Plan aims to change lives
Focus of the program is to help the tenants someday become homeowners.
By ROGER G. SMITH
CITY HALL REPORTER
YOUNGSTOWN -- Five years and $13.6 million later, the conversion from the barracks of the Kimmel Brook housing project to the townhouses of Rockford Village is complete.
But the true mission is just starting.
Youngstown Metropolitan Housing Authority Wednesday marked the finish of the second of two phases in transforming the East Side public housing project.
The total project turned about 300 barracks-style apartments into 149 more spacious townhouses, plus 10 single-family homes.
The first 72 of the units opened in late 2000. The 77 additional units just finished run along Victor Avenue between Atkinson and Garland avenues.
The gable-roofed units are 1,200 square feet to 1,500 square feet and have between one and four bedrooms. They have new appliances and security systems, too. Tenants pay rent equal to 30 percent of their income.
Adding to the neighborhood feel is a series of new homes outside the YMHA complex on Victor Avenue built by a government-subsidized, nonprofit agency.

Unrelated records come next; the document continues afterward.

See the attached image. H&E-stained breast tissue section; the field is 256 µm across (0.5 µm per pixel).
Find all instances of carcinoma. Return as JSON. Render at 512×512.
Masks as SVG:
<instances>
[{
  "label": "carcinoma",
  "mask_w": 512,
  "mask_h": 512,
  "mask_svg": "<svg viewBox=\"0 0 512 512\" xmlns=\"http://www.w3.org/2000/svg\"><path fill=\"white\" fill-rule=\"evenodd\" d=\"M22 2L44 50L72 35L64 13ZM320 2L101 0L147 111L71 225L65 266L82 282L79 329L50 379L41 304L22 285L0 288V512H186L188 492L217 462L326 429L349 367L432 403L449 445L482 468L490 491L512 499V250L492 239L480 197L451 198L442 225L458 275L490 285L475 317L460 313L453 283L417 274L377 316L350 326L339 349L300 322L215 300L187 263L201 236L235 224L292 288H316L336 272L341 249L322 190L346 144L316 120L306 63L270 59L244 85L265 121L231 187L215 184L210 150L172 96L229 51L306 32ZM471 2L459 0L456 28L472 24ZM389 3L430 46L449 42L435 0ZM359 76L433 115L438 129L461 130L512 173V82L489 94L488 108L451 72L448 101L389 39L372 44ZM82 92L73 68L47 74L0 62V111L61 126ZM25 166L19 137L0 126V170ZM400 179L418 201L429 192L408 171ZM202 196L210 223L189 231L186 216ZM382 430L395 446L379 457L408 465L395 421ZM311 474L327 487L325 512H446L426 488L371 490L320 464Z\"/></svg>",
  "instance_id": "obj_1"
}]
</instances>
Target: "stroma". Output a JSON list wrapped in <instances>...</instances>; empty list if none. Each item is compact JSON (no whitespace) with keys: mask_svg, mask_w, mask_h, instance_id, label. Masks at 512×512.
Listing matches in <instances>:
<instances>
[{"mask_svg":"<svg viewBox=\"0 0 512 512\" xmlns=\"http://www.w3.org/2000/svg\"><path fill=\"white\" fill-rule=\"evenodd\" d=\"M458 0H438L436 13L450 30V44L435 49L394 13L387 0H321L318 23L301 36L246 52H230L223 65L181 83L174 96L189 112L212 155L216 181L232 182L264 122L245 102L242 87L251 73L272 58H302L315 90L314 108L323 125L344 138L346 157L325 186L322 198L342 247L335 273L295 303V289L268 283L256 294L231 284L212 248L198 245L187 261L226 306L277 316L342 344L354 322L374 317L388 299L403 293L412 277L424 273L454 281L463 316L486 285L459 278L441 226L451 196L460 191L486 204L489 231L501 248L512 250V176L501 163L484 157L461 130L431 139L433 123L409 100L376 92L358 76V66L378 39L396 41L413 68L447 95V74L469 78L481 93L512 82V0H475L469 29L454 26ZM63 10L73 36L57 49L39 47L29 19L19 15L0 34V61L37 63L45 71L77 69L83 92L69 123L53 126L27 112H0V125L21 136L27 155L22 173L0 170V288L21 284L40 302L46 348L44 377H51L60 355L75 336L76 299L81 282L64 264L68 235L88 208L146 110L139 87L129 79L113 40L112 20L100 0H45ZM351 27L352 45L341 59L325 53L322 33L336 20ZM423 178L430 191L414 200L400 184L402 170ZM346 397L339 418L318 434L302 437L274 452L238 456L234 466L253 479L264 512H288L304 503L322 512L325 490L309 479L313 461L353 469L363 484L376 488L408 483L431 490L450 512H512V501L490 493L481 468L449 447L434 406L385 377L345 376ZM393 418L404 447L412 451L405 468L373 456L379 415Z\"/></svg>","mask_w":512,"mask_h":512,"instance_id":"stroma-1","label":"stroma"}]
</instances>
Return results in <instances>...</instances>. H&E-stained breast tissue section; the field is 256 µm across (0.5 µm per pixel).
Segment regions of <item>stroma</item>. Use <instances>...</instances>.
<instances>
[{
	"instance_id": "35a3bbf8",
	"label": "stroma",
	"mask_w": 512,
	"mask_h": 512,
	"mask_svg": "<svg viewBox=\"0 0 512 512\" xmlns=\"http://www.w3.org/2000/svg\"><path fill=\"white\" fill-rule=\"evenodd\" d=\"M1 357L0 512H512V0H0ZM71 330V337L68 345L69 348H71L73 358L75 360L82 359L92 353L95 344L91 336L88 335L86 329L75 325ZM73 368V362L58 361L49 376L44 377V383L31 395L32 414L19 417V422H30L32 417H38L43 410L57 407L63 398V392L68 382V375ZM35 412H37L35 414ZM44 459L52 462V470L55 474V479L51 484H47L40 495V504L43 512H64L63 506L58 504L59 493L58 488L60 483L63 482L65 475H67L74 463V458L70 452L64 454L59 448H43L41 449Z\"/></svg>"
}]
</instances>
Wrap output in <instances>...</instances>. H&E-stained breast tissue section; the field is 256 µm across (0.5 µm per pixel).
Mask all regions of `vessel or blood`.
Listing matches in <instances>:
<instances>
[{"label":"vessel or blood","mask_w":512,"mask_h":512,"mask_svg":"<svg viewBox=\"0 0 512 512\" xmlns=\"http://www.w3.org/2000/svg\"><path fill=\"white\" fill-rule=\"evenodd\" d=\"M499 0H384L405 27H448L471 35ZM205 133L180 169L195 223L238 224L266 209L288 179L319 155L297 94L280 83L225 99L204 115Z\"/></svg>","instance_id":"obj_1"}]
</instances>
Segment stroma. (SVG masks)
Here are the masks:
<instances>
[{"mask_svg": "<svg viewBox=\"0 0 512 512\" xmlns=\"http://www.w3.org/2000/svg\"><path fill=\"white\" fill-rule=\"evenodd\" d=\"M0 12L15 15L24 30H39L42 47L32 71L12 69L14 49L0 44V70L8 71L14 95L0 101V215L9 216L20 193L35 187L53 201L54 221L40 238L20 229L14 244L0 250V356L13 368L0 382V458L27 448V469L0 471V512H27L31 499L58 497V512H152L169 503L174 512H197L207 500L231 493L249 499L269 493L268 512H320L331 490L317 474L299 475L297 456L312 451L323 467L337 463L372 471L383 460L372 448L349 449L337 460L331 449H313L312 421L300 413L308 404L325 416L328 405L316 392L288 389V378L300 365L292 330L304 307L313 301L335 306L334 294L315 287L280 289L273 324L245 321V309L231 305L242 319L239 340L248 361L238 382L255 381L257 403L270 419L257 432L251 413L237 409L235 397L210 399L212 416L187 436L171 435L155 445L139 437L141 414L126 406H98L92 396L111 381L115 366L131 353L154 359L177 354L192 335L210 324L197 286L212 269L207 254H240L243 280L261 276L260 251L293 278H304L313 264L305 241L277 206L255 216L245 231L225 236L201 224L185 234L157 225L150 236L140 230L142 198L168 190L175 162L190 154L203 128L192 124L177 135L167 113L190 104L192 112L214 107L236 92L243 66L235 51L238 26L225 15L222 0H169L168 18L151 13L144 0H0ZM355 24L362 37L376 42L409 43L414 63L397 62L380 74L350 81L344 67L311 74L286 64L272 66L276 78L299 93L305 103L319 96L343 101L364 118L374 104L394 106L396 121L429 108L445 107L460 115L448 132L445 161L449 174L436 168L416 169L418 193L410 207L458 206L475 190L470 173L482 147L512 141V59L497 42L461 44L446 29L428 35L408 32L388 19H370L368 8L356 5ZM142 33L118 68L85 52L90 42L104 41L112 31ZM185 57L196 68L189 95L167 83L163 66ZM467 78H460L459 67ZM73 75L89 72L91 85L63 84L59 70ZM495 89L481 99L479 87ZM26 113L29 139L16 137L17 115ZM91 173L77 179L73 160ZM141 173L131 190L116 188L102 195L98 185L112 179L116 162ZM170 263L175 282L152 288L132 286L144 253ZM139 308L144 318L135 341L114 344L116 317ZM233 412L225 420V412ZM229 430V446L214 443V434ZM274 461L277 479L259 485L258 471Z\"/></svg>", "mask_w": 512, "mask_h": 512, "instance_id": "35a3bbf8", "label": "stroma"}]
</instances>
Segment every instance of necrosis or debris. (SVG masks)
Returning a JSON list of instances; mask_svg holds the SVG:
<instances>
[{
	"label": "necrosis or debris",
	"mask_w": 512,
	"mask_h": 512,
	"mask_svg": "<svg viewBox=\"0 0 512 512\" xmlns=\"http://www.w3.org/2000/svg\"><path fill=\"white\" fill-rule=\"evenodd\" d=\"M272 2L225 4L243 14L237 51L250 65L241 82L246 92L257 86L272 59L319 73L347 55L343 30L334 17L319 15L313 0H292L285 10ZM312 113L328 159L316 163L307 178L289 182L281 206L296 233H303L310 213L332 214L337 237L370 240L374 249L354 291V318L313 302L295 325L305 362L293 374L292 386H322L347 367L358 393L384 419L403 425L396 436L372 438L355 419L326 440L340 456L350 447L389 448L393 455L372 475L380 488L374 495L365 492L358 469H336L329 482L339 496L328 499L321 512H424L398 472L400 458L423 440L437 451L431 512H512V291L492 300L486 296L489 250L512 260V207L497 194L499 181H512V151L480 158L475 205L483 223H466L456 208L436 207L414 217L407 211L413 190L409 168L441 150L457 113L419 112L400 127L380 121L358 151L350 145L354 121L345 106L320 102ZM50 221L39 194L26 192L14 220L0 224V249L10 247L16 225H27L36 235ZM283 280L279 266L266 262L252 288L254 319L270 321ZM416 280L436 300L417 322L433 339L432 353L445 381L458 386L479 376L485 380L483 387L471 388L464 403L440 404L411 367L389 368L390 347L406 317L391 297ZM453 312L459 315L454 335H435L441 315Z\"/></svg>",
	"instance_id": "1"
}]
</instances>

Just as important as the buildings, though, is helping the tenants someday become homeowners elsewhere.
The last phase includes a $1.5 million community center where YMHA will offer tenants a wide range of services aimed at helping families.
"We want to help change [their] lives," said Eugenia C. Atkinson, YMHA executive director. "I think this is the way to go."
The center includes a full gym, a kitchen and space for job skill development, counseling, child care and after-school programs. A ball field and a playground are nearby.
Ultimately, YMHA wants Rockford Village to become a place where families with mixed incomes live and grow, Atkinson said.
Part of that is the Step-Up initiative. Tenants with moderate incomes in the 10 single-family homes put their monthly rent into escrow. That money then can be put toward a down payment on a house elsewhere in the area after five years.
Demand for single-family homes has grown in the five years since the project started, and Atkinson expects a list of people waiting to get in.
Eventually, YMHA wants to see Rockford Village tenants move on to their own homes and help other families realize the dream of homeownership, Atkinson said.